Dentro il mio cuore, sogno che questa ingiustizia possa risanarsi e possa ritornare la vita. Che possa ripetersi anche qui, quello che è successo a Varsavia che è stata completamente distrutta durante la Seconda Guerra Mondiale ed oggi, grazie a Dio e grazie anche all’impegno di molte persone, è tornata alla vita. Sogno che la vita ritorni anche a Bakhmut. Mi dispiace perché la distruzione dell’umanità non termina lì. La conquista della città di Bakhmut da parte delle forze russe, apre la strada per portare la morte ancora più all’interno del nostro Paese. Di fronte a questo scenario, l’unica nostra speranza è in Dio. Lui sa porre fine a questa distruzione, sa togliere questo male e ridare la vita all’umanità.

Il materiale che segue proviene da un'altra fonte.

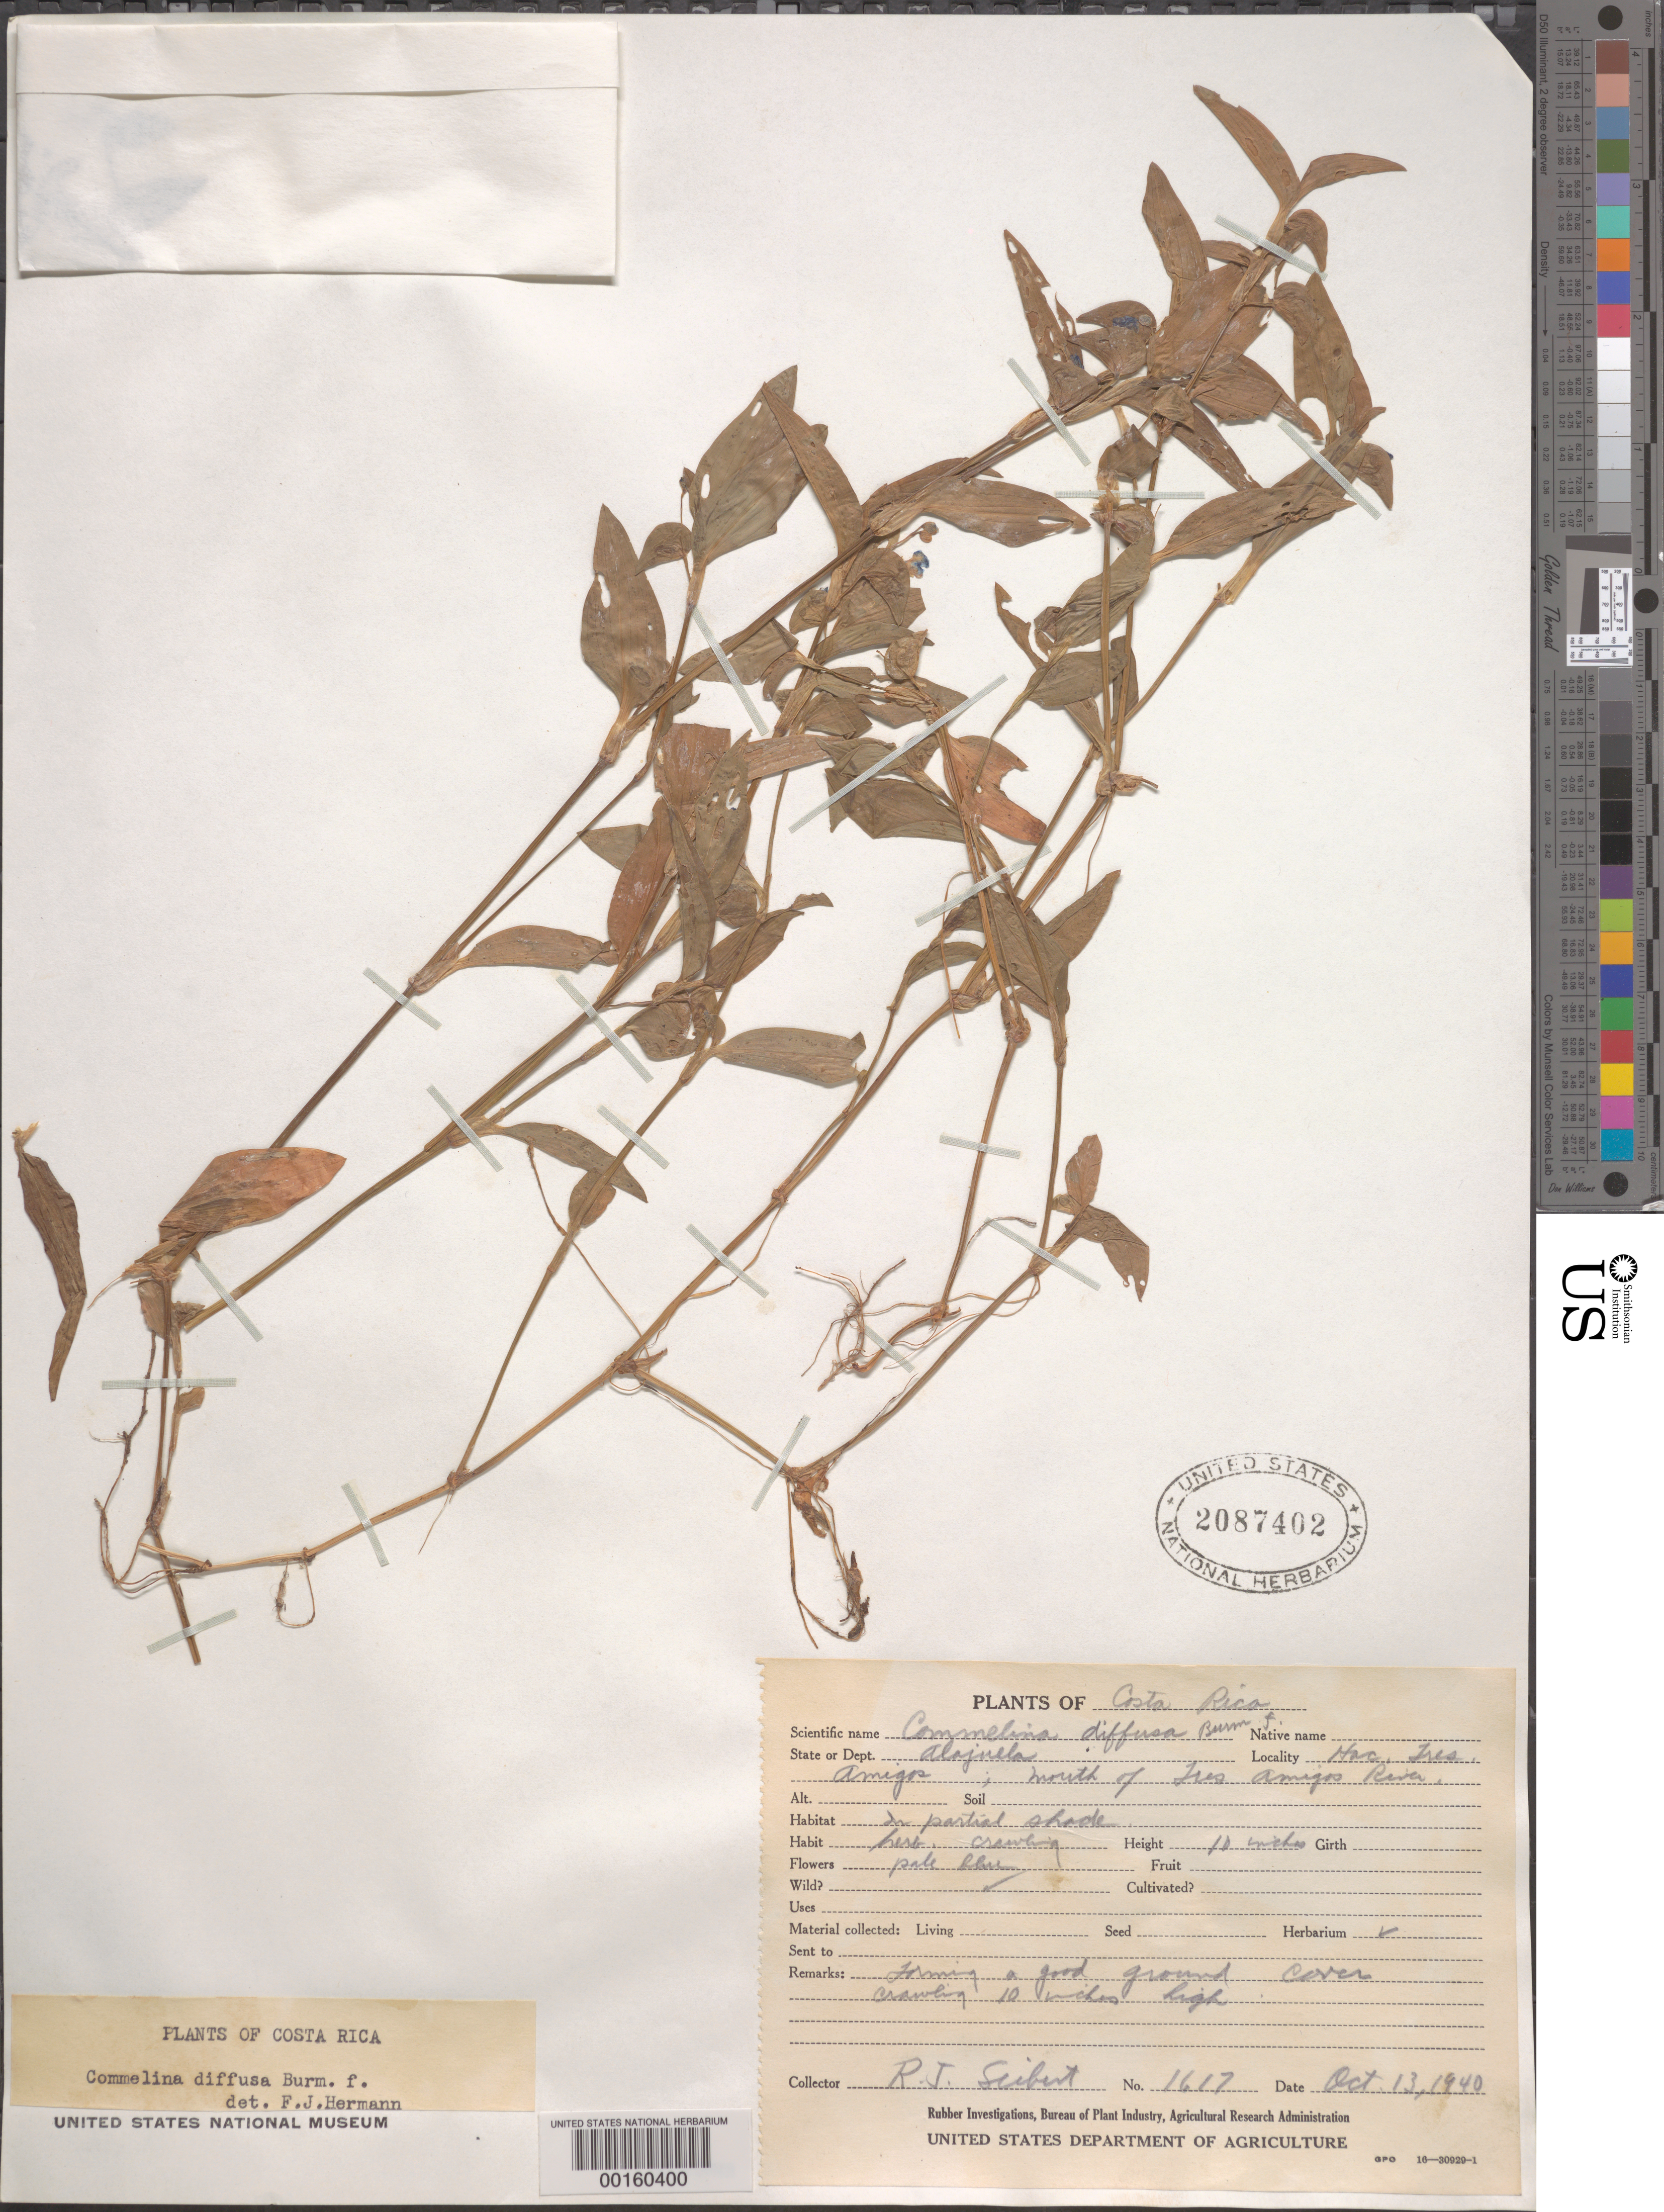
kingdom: Plantae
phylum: Tracheophyta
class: Liliopsida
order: Commelinales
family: Commelinaceae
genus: Commelina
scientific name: Commelina diffusa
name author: Burm. f.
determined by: Hermann, F. J.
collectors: R. J. Seibert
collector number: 1617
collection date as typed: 13 Oct 1940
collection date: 1940-10-13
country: Costa Rica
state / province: Alajuela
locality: Mouth of Tres Amigos River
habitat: Partial shade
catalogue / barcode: US 2087402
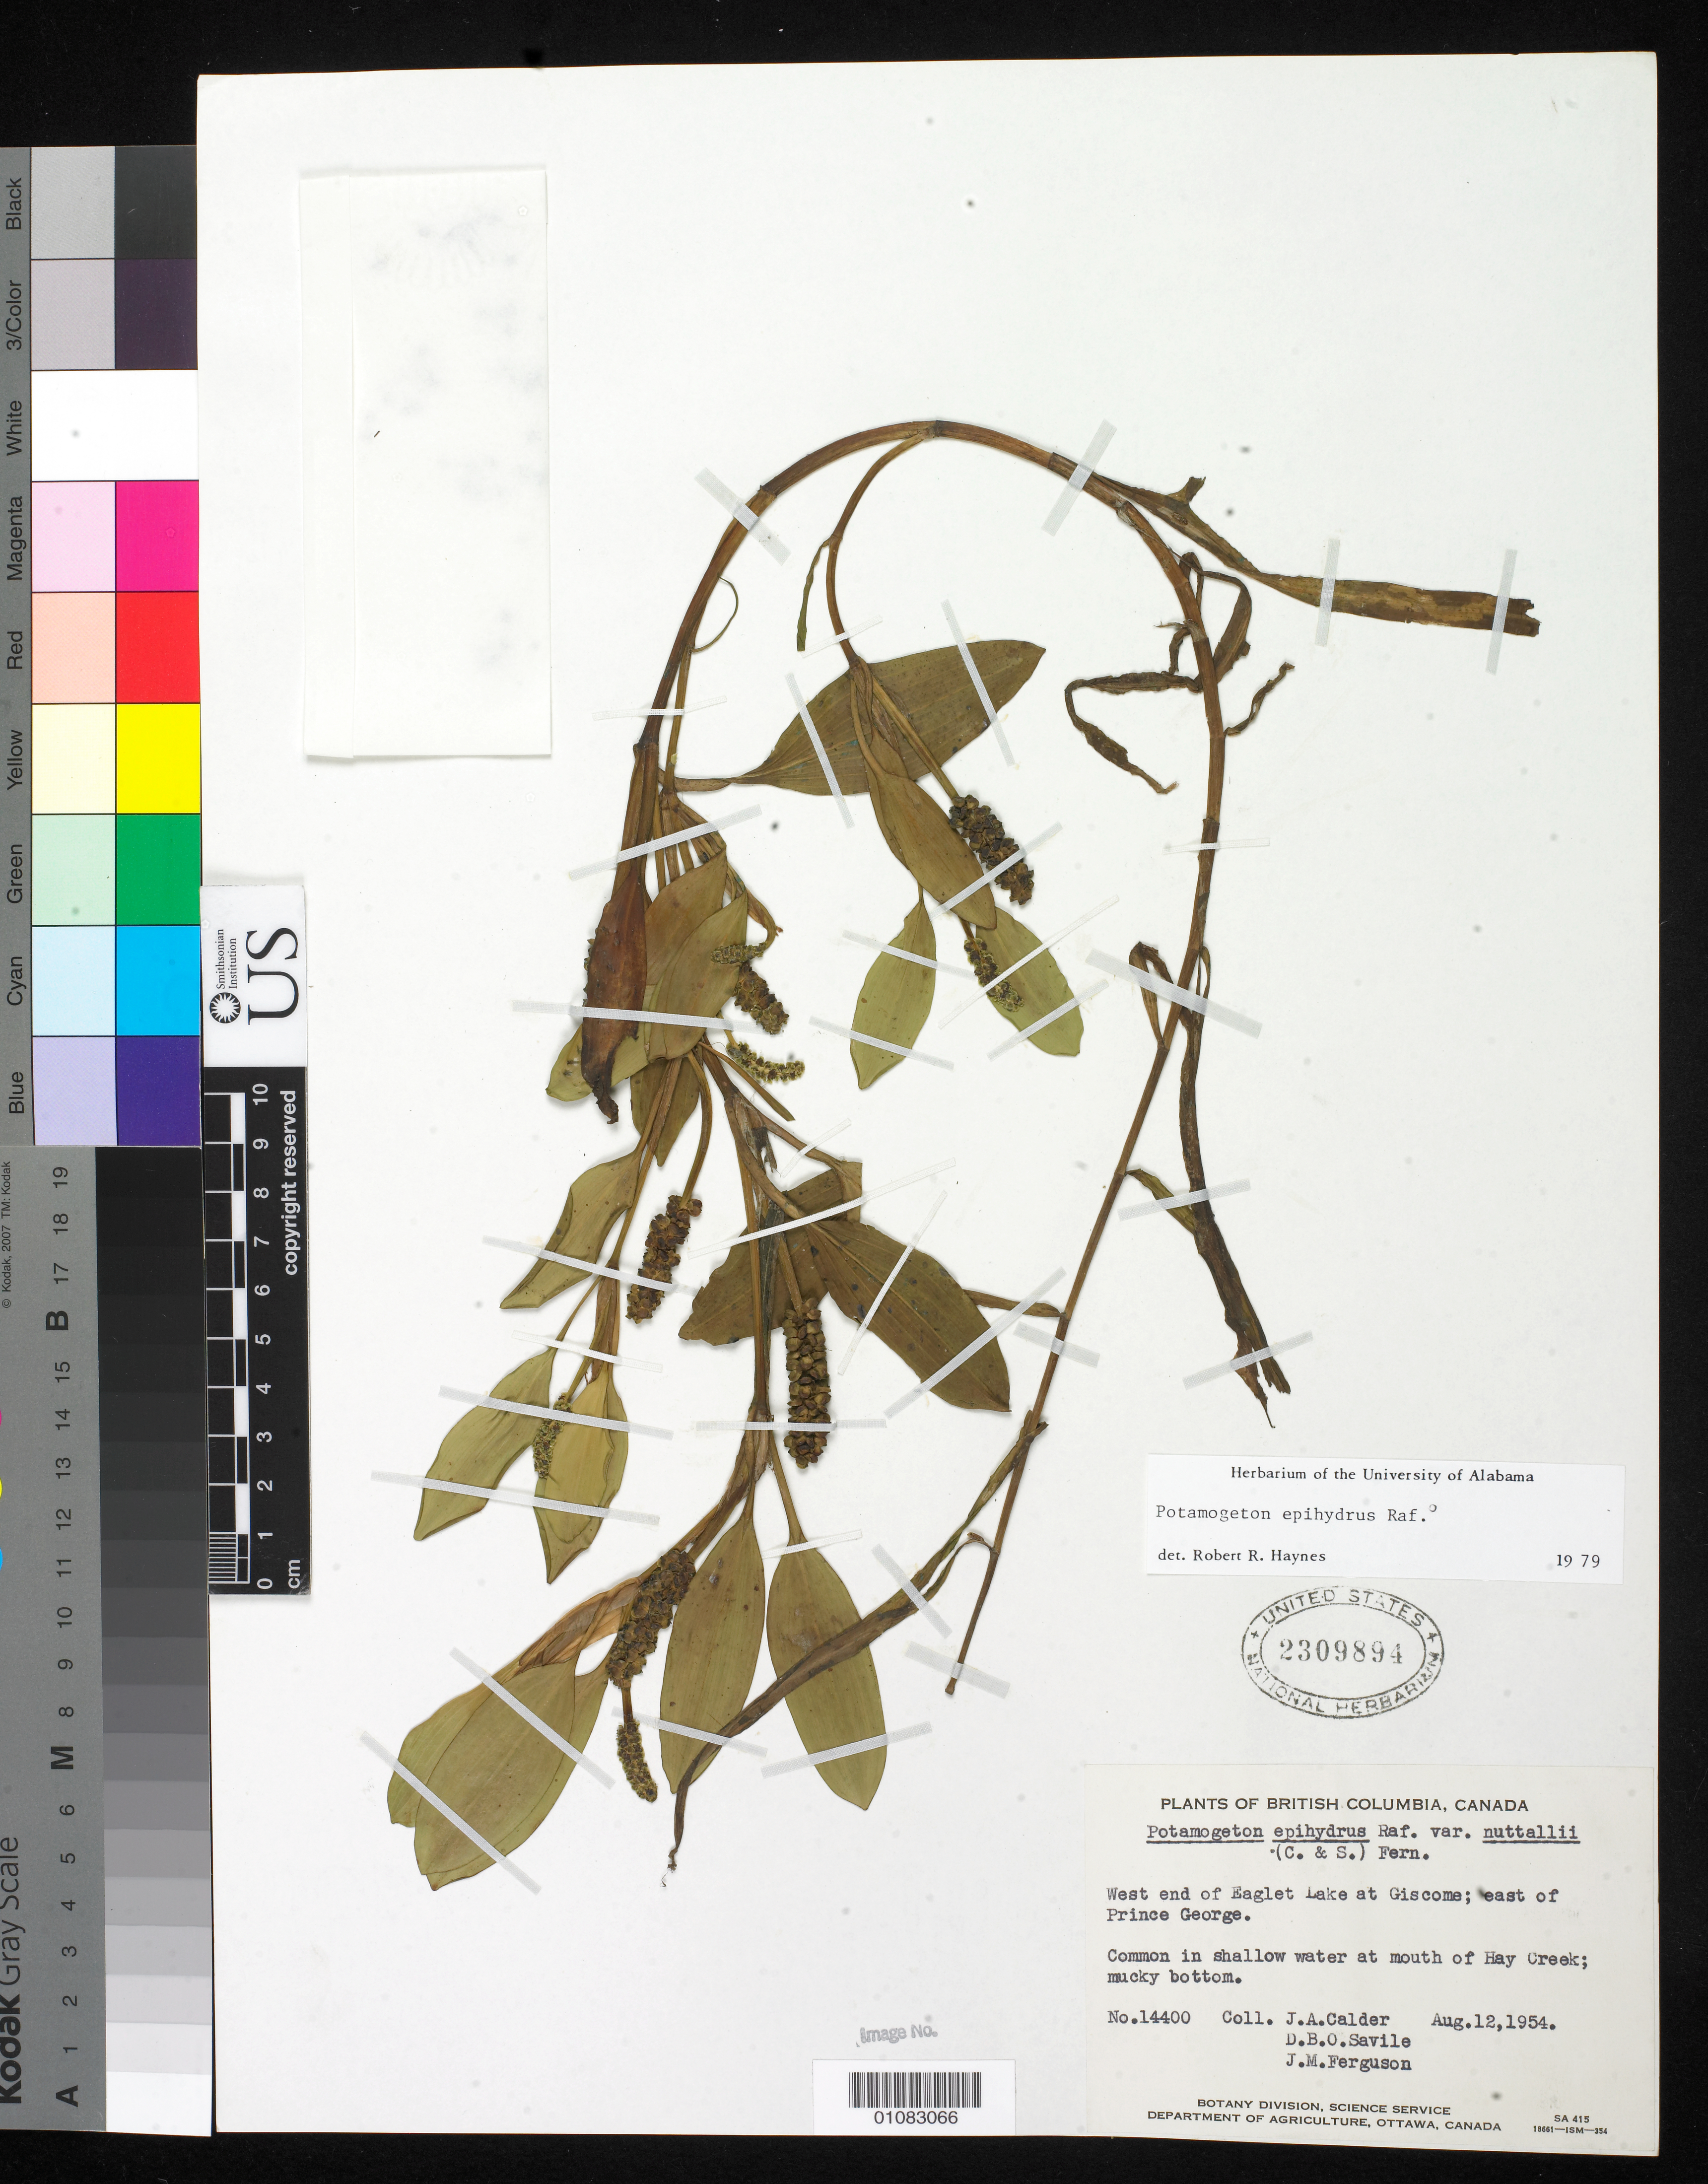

È rimasto qualcuno in città? Quali notizie avete?
Le ultime notizie che avevo, dicono che nei sotterranei di molte case c’erano delle persone, delle famiglie, che sono rimaste nella speranza che la città fosse liberata e conquistata dalle forze ucraine. Cosa sta accadendo in queste ore, non lo sappiamo e non lo riesco neanche ad immaginare.

È di sabato la conferma che il card. Zuppi, presidente della Cei, è stato scelto da Papa Francesco per portare una missione di pace in Ucraina. Come avete accolto questo notizia?
In spirito cristiano, perché tutti noi sappiamo che la vita è un grande dono e la vita non va solo vissuta ma anche custodita e accompagnata. Crediamo che la vita umana, donata da Dio, ha un valore immenso e per custodirla dobbiamo tutti impegnarci. Per noi è chiaro che arrivare ad una soluzione, vuol dire ritornare alla verità e la verità ci dice l’integrità della vita e l’integrità è anche quella della vita di un popolo.

Per noi la pace vuol dire ridare quello che è stato preso ingiustamente.

Speriamo che ognuno – secondo il proprio ruolo e modo di operare nel mondo -, faccia tutto il possibile per aiutare la conversione dei cuori. Questa è la speranza che ci guida tutti. A volte, guardando la vita di Gesù, vediamo tanti momenti in cui Lui stesso si è trovato nell’impossibile. Ma tutti i momenti impossibili, alla presenza di Dio, diventano possibili. Accompagniamo questa missione con la preghiera e con la speranza che la verità torni ad essere una parte piena della nostra vita.

Lei parla di impossibile e in questo momento in effetti ogni tavolo di negoziato e dialogo sembrano essere impossibili. Quali speranza ha la pace oggi?
So che c’è tanta gente che prega, che ha una grande fiducia nel miracolo della vita. È un miracolo che attendiamo in tanti. Dio non è solo Creatore ma anche Padre e sicuramente, con il suo cuore paterno, Dio sente tutte le nostre invocazioni, vede tutte le nostre mani alzate. Dio ha il Suo tempo. Noi siamo in attesa del Suo tempo.

Non siamo schiacciati dalla delusione, dalla disperazione. La speranza è una certezza forte in tutti noi.

Cosa direbbe al card. Zuppi? Che consiglio gli darebbe? Come si entra nel cuore del popolo ucraino?
Quando parli con i tuoi fratelli, capisci molto di più. Come popolo ucraino, siamo molto vicini all’Italia. Ci sono molte persone, soprattutto donne, che lavorano in Italia da molto tempo. Non siamo lontani, non siamo estranei. E questo mi dà speranza. Non sono solo le parole che toccano il cuore umano. Sono sicuro che il cardinale saprà essere uno strumento nelle mani di Dio.

Quale messaggio poterà ai vescovi italiani?
Non smettere di esserci vicini. Non perdere il coraggio ma guardare insieme avanti. Credere alla vita come il mondo cristiano ha sempre saputo fare, anche nei momenti di grandi tribolazioni e grandi prove.